WORK TO DO.
In the material below, rename every "common name" field to "vernacular name" and repeat everything else unchanged.

═════ RECORDS SHOWN

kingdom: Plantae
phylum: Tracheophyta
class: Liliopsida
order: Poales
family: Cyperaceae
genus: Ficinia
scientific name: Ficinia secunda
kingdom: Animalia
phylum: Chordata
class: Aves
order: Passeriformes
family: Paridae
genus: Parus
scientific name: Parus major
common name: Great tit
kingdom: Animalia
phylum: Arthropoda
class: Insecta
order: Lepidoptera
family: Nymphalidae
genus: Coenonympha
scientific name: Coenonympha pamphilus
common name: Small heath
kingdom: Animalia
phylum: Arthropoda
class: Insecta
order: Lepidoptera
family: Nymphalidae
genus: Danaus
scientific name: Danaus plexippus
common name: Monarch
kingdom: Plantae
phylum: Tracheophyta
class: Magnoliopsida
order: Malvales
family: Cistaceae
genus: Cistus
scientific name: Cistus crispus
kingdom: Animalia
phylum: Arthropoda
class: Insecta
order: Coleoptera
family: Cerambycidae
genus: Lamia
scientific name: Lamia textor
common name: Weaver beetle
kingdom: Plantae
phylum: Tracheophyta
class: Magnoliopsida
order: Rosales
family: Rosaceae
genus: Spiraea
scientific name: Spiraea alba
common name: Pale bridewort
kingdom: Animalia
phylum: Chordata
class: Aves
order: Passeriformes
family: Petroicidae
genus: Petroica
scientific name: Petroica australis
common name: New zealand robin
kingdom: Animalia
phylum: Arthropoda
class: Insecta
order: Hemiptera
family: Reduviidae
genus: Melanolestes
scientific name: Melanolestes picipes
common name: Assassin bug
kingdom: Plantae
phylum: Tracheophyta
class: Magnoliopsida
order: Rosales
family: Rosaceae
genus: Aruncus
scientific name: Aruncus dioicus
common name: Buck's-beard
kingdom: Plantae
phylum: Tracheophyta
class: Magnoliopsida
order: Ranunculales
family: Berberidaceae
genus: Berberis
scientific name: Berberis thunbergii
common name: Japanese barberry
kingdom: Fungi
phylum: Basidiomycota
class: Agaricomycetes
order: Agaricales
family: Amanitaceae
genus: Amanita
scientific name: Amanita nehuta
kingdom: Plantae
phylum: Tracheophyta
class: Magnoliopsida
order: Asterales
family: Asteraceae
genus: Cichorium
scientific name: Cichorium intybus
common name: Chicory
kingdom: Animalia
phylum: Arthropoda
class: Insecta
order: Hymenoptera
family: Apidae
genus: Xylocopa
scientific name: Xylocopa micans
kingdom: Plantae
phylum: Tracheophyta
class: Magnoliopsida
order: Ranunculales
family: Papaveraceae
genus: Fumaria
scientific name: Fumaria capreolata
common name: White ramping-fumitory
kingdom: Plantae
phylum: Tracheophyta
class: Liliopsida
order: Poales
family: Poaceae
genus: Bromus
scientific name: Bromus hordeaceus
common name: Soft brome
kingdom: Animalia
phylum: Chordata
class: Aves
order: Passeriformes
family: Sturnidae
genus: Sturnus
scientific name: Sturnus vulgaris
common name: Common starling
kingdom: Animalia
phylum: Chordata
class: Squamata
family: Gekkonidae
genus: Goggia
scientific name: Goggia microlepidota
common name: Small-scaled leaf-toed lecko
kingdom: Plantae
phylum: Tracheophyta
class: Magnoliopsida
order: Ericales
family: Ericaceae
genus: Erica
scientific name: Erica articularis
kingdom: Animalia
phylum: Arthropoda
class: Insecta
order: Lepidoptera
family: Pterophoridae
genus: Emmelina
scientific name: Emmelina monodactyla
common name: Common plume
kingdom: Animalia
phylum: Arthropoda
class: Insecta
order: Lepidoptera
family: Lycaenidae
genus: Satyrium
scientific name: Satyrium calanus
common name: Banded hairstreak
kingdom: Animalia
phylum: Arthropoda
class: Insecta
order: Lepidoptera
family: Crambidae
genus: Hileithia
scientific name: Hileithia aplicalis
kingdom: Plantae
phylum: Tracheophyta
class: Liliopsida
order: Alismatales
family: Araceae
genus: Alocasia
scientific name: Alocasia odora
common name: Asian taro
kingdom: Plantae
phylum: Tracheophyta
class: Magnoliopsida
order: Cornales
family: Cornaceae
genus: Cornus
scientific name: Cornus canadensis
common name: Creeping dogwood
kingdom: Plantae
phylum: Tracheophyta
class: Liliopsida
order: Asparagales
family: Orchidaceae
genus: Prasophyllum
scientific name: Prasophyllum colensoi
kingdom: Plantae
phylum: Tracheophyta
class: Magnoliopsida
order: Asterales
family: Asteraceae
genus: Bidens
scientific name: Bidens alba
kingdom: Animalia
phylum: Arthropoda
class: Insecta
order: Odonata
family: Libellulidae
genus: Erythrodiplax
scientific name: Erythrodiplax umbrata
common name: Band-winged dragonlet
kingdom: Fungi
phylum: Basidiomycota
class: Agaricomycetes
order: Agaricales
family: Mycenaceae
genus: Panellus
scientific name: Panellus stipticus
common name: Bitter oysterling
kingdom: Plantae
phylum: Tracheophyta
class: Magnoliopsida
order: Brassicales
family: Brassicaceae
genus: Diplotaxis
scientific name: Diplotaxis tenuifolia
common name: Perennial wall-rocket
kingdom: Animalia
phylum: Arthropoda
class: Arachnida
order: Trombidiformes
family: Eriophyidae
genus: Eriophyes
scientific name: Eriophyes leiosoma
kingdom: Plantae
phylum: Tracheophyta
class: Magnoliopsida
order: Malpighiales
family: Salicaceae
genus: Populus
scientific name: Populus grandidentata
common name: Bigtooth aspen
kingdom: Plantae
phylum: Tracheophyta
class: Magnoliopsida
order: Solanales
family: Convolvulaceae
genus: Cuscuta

══════════

COMPLETED EXERCISE.
kingdom: Plantae
phylum: Tracheophyta
class: Liliopsida
order: Poales
family: Cyperaceae
genus: Ficinia
scientific name: Ficinia secunda
kingdom: Animalia
phylum: Chordata
class: Aves
order: Passeriformes
family: Paridae
genus: Parus
scientific name: Parus major
vernacular name: Great tit
kingdom: Animalia
phylum: Arthropoda
class: Insecta
order: Lepidoptera
family: Nymphalidae
genus: Coenonympha
scientific name: Coenonympha pamphilus
vernacular name: Small heath
kingdom: Animalia
phylum: Arthropoda
class: Insecta
order: Lepidoptera
family: Nymphalidae
genus: Danaus
scientific name: Danaus plexippus
vernacular name: Monarch
kingdom: Plantae
phylum: Tracheophyta
class: Magnoliopsida
order: Malvales
family: Cistaceae
genus: Cistus
scientific name: Cistus crispus
kingdom: Animalia
phylum: Arthropoda
class: Insecta
order: Coleoptera
family: Cerambycidae
genus: Lamia
scientific name: Lamia textor
vernacular name: Weaver beetle
kingdom: Plantae
phylum: Tracheophyta
class: Magnoliopsida
order: Rosales
family: Rosaceae
genus: Spiraea
scientific name: Spiraea alba
vernacular name: Pale bridewort
kingdom: Animalia
phylum: Chordata
class: Aves
order: Passeriformes
family: Petroicidae
genus: Petroica
scientific name: Petroica australis
vernacular name: New zealand robin
kingdom: Animalia
phylum: Arthropoda
class: Insecta
order: Hemiptera
family: Reduviidae
genus: Melanolestes
scientific name: Melanolestes picipes
vernacular name: Assassin bug
kingdom: Plantae
phylum: Tracheophyta
class: Magnoliopsida
order: Rosales
family: Rosaceae
genus: Aruncus
scientific name: Aruncus dioicus
vernacular name: Buck's-beard
kingdom: Plantae
phylum: Tracheophyta
class: Magnoliopsida
order: Ranunculales
family: Berberidaceae
genus: Berberis
scientific name: Berberis thunbergii
vernacular name: Japanese barberry
kingdom: Fungi
phylum: Basidiomycota
class: Agaricomycetes
order: Agaricales
family: Amanitaceae
genus: Amanita
scientific name: Amanita nehuta
kingdom: Plantae
phylum: Tracheophyta
class: Magnoliopsida
order: Asterales
family: Asteraceae
genus: Cichorium
scientific name: Cichorium intybus
vernacular name: Chicory
kingdom: Animalia
phylum: Arthropoda
class: Insecta
order: Hymenoptera
family: Apidae
genus: Xylocopa
scientific name: Xylocopa micans
kingdom: Plantae
phylum: Tracheophyta
class: Magnoliopsida
order: Ranunculales
family: Papaveraceae
genus: Fumaria
scientific name: Fumaria capreolata
vernacular name: White ramping-fumitory
kingdom: Plantae
phylum: Tracheophyta
class: Liliopsida
order: Poales
family: Poaceae
genus: Bromus
scientific name: Bromus hordeaceus
vernacular name: Soft brome
kingdom: Animalia
phylum: Chordata
class: Aves
order: Passeriformes
family: Sturnidae
genus: Sturnus
scientific name: Sturnus vulgaris
vernacular name: Common starling
kingdom: Animalia
phylum: Chordata
class: Squamata
family: Gekkonidae
genus: Goggia
scientific name: Goggia microlepidota
vernacular name: Small-scaled leaf-toed lecko
kingdom: Plantae
phylum: Tracheophyta
class: Magnoliopsida
order: Ericales
family: Ericaceae
genus: Erica
scientific name: Erica articularis
kingdom: Animalia
phylum: Arthropoda
class: Insecta
order: Lepidoptera
family: Pterophoridae
genus: Emmelina
scientific name: Emmelina monodactyla
vernacular name: Common plume
kingdom: Animalia
phylum: Arthropoda
class: Insecta
order: Lepidoptera
family: Lycaenidae
genus: Satyrium
scientific name: Satyrium calanus
vernacular name: Banded hairstreak
kingdom: Animalia
phylum: Arthropoda
class: Insecta
order: Lepidoptera
family: Crambidae
genus: Hileithia
scientific name: Hileithia aplicalis
kingdom: Plantae
phylum: Tracheophyta
class: Liliopsida
order: Alismatales
family: Araceae
genus: Alocasia
scientific name: Alocasia odora
vernacular name: Asian taro
kingdom: Plantae
phylum: Tracheophyta
class: Magnoliopsida
order: Cornales
family: Cornaceae
genus: Cornus
scientific name: Cornus canadensis
vernacular name: Creeping dogwood
kingdom: Plantae
phylum: Tracheophyta
class: Liliopsida
order: Asparagales
family: Orchidaceae
genus: Prasophyllum
scientific name: Prasophyllum colensoi
kingdom: Plantae
phylum: Tracheophyta
class: Magnoliopsida
order: Asterales
family: Asteraceae
genus: Bidens
scientific name: Bidens alba
kingdom: Animalia
phylum: Arthropoda
class: Insecta
order: Odonata
family: Libellulidae
genus: Erythrodiplax
scientific name: Erythrodiplax umbrata
vernacular name: Band-winged dragonlet
kingdom: Fungi
phylum: Basidiomycota
class: Agaricomycetes
order: Agaricales
family: Mycenaceae
genus: Panellus
scientific name: Panellus stipticus
vernacular name: Bitter oysterling
kingdom: Plantae
phylum: Tracheophyta
class: Magnoliopsida
order: Brassicales
family: Brassicaceae
genus: Diplotaxis
scientific name: Diplotaxis tenuifolia
vernacular name: Perennial wall-rocket
kingdom: Animalia
phylum: Arthropoda
class: Arachnida
order: Trombidiformes
family: Eriophyidae
genus: Eriophyes
scientific name: Eriophyes leiosoma
kingdom: Plantae
phylum: Tracheophyta
class: Magnoliopsida
order: Malpighiales
family: Salicaceae
genus: Populus
scientific name: Populus grandidentata
vernacular name: Bigtooth aspen
kingdom: Plantae
phylum: Tracheophyta
class: Magnoliopsida
order: Solanales
family: Convolvulaceae
genus: Cuscuta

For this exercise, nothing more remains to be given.